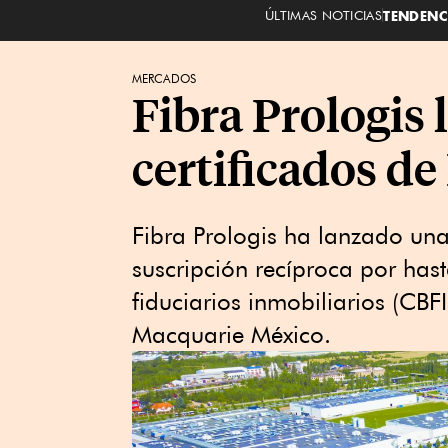
ÚLTIMAS NOTICIAS
TENDENC
MERCADOS
Fibra Prologis 
certificados d
Fibra Prologis ⁠ha lanzado un
‌suscripción recíproca por hast
fiduciarios ‌inmobiliarios (CBF
Macquarie México.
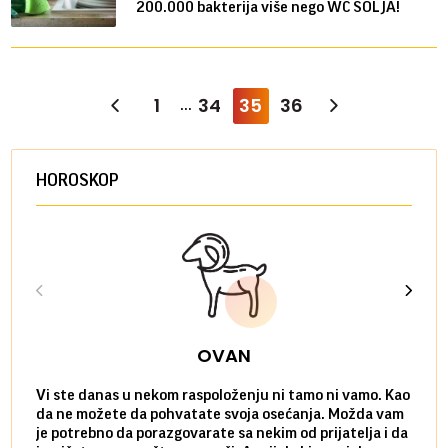
200.000 bakterija više nego WC ŠOLJA!
1
34
35
36
...
HOROSKOP
OVAN
Vi ste danas u nekom raspoloženju ni tamo ni vamo. Kao
Danas
da ne možete da pohvatate svoja osećanja. Možda vam
posve
je potrebno da porazgovarate sa nekim od prijatelja i da
susre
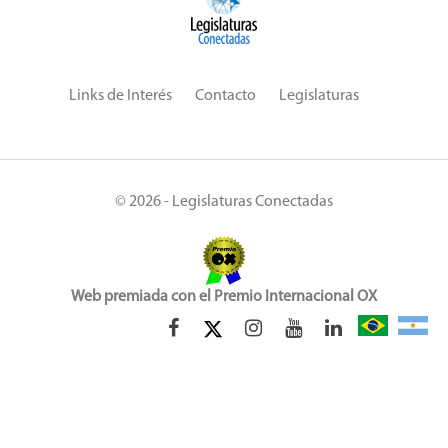
Links de Interés
Contacto
Legislaturas
© 2026 - Legislaturas Conectadas
Web premiada con el Premio Internacional OX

> Task statement
Exactly as they appear, write out the lines from the one containing "- Legislaturas Conectadas" through the final line of the entries above, both included.

> Finished exercise
© 2026 - Legislaturas Conectadas
Web premiada con el Premio Internacional OX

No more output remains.